§ **Objectif de l'exercice**
Reprenez l'entretien avec Domenico Losurdo sur la lutte des classes et le modèle chinois, et écrivez la suite à partir de sa dernière phrase.

Domenico Losurdo. Il faut s’engager sur les trois fronts de la lutte des classes. Je voudrais en particulier attirer l’attention sur un point souvent négligé. Non seulement l’on n’est pas socialiste, mais l’on n’est pas non plus démocrate si l’on ne mène pas une lutte pour la démocratie dans les rapports internationaux. La prétention d’un groupe de pays à se présenter comme des nations élues ayant le droit de déclencher des guerres ou de menacer de guerre sans l’autorisation du Conseil de sécurité de l’ONU est une manifestation de colonialisme ou de néocolonialisme, et doit être contestée jusqu’au bout.
En ce qui concerne la perspective stratégique, devons-nous nous représenter le communisme comme la disparition totale non seulement des antagonismes de classes, mais également de l’État et du pouvoir politique, sans parler des religions, des nations, de la division du travail, du marché, de toute source possible de conflit ?
En remettant en question le mythe de l’extinction de l’État et de sa réabsorption dans la société civile, Gramsci a fait remarquer que la société civile elle-même est une forme d’État. Il a également souligné que l’internationalisme n’a rien à voir avec la méconnaissance des identités nationales, qui continuent à subsister bien après l’effondrement du capitalisme. Quant au marché, Gramsci pense qu’il vaudrait mieux parler de « marché déterminé » plutôt que de marché dans l’abstraction. Gramsci nous aide à dépasser le messianisme qui nuit gravement à la construction de la société postcapitaliste.
Quelle est votre analyse du modèle chinois, qui mélange l’économie de marché et la perspective socialiste ?
Domenico Losurdo. La République populaire chinoise est issue de la plus grande révolution anticoloniale de l’histoire, et une révolution anticoloniale réussit réellement si elle ajoute à la conquête de l’indépendance politique la conquête de l’indépendance économique. Sur ce plan, il y a une continuité entre Mao Tsé-toung et Deng Xiaoping.
Ce dernier a introduit le nouveau cours à partir de deux considérations. D’abord, l’appel à l’esprit de sacrifice des révolutionnaires et donc le recours aux incitations morales ne peuvent réussir que dans les moments d’enthousiasme politique particulier ; dans la longue période, il est impossible de développer les forces productives (et de combattre la misère) sans incitations économiques et donc sans compétition et sans marché.
Ensuite, au moment de la crise puis de l’effondrement de l’URSS, l’Occident détenait de fait le monopole de la haute technologie, et il était impossible pour la Chine d’accéder à cette haute technologie sans s’ouvrir au marché international. Grâce également aux conquêtes réalisées dès l’époque maoïste (diffusion massive de l’instruction, éradication des maladies infectieuses, etc.), le nouveau cours, malgré des contradictions criantes, peut se vanter d’un succès incroyable : 600 millions ou, selon d’autres calculs, 660 millions de personnes libérées de la misère ; des infrastructures dignes du « premier monde » ; extension du processus d’industrialisation des aires côtières à celles de l’intérieur ; augmentation rapide, depuis quelques années, des salaires et attention croissante envers la question écologique.

§ **Données enregistrées**
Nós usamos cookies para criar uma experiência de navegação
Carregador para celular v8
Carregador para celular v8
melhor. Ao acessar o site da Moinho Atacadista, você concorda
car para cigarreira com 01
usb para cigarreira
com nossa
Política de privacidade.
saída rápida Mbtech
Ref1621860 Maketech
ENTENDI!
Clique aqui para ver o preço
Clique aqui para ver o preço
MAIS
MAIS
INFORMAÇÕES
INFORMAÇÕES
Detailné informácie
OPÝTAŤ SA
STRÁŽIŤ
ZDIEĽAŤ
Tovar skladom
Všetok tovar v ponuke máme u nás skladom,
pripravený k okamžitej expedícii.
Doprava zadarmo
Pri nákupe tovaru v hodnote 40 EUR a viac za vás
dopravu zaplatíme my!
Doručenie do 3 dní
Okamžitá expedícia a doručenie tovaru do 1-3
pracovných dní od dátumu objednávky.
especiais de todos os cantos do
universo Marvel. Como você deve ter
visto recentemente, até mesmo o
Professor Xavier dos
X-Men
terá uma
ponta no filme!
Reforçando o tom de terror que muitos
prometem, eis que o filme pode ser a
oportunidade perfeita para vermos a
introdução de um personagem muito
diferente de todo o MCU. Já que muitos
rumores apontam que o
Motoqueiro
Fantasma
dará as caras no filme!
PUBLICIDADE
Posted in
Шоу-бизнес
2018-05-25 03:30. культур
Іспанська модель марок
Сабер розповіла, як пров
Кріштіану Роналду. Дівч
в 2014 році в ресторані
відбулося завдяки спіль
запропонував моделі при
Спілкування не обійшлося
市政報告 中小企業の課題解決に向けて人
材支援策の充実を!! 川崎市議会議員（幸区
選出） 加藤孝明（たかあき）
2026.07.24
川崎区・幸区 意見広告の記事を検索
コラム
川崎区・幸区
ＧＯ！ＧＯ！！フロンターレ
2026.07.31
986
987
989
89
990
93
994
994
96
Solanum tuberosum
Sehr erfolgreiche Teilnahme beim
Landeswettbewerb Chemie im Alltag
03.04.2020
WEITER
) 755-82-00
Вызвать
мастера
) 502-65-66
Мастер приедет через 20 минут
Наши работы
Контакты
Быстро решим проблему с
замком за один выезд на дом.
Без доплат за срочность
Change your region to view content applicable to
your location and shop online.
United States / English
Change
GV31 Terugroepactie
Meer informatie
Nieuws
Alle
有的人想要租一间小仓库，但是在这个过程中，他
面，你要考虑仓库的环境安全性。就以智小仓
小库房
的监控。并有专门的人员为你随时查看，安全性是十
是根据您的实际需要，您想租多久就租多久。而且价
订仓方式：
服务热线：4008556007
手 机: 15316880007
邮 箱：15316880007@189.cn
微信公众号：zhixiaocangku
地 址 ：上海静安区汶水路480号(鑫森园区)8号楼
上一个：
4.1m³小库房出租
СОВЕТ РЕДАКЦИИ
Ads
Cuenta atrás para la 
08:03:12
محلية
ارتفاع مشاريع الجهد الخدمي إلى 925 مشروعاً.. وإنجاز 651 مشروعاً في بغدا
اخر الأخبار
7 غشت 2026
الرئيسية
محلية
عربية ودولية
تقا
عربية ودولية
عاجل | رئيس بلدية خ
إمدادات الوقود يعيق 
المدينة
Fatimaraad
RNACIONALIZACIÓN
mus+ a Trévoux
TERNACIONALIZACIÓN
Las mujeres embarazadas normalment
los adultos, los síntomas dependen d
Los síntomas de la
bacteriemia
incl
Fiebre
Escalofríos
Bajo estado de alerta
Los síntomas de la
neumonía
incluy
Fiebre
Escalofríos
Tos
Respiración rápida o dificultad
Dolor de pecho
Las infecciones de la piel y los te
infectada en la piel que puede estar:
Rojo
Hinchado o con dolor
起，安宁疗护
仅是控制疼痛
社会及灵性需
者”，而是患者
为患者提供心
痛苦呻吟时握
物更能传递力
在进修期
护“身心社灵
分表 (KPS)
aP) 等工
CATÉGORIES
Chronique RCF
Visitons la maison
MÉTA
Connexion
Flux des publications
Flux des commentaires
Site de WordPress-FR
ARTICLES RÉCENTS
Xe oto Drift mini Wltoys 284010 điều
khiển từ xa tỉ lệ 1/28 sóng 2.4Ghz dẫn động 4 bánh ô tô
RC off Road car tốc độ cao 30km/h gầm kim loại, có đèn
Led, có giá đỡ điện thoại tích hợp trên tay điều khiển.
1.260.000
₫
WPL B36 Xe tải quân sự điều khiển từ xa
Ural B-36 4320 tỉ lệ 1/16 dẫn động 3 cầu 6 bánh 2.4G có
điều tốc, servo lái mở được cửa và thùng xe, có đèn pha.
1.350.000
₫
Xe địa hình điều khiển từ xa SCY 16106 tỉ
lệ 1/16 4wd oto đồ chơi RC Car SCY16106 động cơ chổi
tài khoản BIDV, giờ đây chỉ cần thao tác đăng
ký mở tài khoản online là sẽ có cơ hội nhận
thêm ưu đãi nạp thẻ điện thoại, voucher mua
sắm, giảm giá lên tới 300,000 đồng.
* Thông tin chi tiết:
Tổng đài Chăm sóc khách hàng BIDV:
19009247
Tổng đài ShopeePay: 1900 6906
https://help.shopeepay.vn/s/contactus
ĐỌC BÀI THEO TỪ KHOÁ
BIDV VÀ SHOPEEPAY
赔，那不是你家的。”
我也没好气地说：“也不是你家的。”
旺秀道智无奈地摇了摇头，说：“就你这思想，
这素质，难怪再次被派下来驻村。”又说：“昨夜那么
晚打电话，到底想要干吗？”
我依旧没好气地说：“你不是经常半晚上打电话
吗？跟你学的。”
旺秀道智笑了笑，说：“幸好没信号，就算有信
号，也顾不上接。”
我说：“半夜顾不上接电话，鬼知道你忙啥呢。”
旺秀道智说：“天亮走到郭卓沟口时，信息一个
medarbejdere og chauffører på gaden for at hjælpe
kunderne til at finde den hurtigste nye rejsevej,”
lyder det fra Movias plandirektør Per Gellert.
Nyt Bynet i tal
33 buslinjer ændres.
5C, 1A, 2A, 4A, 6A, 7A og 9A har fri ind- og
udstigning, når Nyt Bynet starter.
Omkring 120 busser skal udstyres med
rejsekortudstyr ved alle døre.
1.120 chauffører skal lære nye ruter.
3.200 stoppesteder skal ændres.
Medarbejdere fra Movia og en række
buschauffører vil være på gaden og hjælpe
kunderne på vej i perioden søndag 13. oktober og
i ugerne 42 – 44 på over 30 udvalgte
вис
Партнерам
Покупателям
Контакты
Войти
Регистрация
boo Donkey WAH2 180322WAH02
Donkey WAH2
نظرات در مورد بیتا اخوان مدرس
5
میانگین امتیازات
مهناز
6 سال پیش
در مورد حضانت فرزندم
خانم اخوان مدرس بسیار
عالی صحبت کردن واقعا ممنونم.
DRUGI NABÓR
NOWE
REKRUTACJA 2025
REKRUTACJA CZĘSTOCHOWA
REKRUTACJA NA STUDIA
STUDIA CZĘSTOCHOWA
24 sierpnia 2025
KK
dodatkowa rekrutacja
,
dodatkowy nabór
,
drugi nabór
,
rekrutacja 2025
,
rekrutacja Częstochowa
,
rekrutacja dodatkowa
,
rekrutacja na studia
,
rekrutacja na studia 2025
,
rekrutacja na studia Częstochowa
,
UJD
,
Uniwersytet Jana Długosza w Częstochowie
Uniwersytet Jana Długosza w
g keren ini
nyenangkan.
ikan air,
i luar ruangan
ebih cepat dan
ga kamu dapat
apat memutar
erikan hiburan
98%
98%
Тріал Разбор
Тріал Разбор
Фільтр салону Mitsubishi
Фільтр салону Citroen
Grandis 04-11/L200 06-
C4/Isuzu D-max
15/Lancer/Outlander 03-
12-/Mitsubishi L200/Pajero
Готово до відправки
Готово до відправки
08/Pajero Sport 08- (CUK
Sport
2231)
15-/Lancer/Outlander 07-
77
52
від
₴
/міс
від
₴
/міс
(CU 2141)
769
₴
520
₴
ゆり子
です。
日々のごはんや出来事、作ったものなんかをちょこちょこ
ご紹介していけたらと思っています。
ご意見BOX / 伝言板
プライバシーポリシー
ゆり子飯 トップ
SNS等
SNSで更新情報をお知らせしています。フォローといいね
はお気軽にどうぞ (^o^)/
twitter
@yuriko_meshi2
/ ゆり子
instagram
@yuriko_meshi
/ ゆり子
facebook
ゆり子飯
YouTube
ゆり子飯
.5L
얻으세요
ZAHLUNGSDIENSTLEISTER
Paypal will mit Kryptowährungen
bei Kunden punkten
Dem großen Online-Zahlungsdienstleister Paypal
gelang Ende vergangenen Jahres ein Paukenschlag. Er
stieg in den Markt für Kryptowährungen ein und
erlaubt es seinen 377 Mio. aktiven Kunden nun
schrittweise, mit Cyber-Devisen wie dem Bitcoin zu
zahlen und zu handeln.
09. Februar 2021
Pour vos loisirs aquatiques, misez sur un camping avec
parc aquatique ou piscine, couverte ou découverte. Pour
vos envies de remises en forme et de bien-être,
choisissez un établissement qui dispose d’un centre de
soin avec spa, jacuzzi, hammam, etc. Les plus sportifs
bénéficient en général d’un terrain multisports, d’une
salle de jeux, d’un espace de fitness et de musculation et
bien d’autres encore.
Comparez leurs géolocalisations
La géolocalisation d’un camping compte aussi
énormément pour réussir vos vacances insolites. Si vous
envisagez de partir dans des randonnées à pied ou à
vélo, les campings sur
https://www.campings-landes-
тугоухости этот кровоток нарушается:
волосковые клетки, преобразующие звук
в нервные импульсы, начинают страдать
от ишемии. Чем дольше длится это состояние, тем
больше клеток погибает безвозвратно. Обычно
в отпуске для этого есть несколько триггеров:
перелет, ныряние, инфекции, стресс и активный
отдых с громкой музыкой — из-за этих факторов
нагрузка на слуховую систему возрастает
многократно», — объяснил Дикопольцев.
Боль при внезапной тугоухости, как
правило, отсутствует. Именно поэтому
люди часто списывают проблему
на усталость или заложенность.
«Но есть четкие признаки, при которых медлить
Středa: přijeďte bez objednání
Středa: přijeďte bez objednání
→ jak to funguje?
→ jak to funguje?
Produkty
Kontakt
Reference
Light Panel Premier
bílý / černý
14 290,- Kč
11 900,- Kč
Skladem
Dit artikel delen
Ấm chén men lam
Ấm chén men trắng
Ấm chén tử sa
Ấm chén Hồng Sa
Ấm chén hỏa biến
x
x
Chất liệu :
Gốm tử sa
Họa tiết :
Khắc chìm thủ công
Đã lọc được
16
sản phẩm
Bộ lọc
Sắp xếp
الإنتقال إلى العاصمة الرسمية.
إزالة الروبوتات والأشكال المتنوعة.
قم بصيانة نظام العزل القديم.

§ **Réponse de l'exercice**
En insistant sur la centralité de la conquête, de la sauvegarde de l’indépendance et de la souveraineté nationale, et en poussant les anciennes colonies à conquérir leur indépendance également sur le plan économique, la Chine est aujourd’hui, de fait, le centre de la révolution anticoloniale (qui a commencé au XXe siècle et est encore en cours sous des formes nouvelles aujourd’hui). En rappelant le rôle central de la sphère publique dans l’économie, la Chine constitue une alternative également par rapport au « consensus de Washington » et au libéralisme économique.
Face aux politiques d’austérité en Europe, comment concevez-vous les alternatives et les formes de processus d’émancipation ?
Domenico Losurdo. Les luttes contre le démantèlement de l’État social et contre la politique belliciste ne peuvent pas ne pas jouer un rôle central. Au cours de la Seconde Guerre mondiale, à côté des libertés traditionnelles de la tradition libérale, le démocrate F. D. Roosevelt a théorisé également le droit à vivre « à l’abri du besoin » (freedom from want) et « à l’abri de la peur » (freedom from fear). Le libéralisme économique du « consensus de Washington » est l’ennemi le plus acharné du droit à vivre « à l’abri du besoin ». Pour ce qui concerne le droit à vivre « à l’abri de la peur », il est nié tous les jours par la politique de guerre, de menaces de guerre et de recours aux drones d’Obama.
(1) Contre-histoire du libéralisme, Éditions la Découverte.
(2) La Lotta di classe. Una storia politica e filosofica, Éditions Laterza, Italie.
Entretien réalisé par Anna Musso pour l'Humanité
Domenico Losurdo, ‘Liberalism; the fiercest enemy to our right to live free from want’.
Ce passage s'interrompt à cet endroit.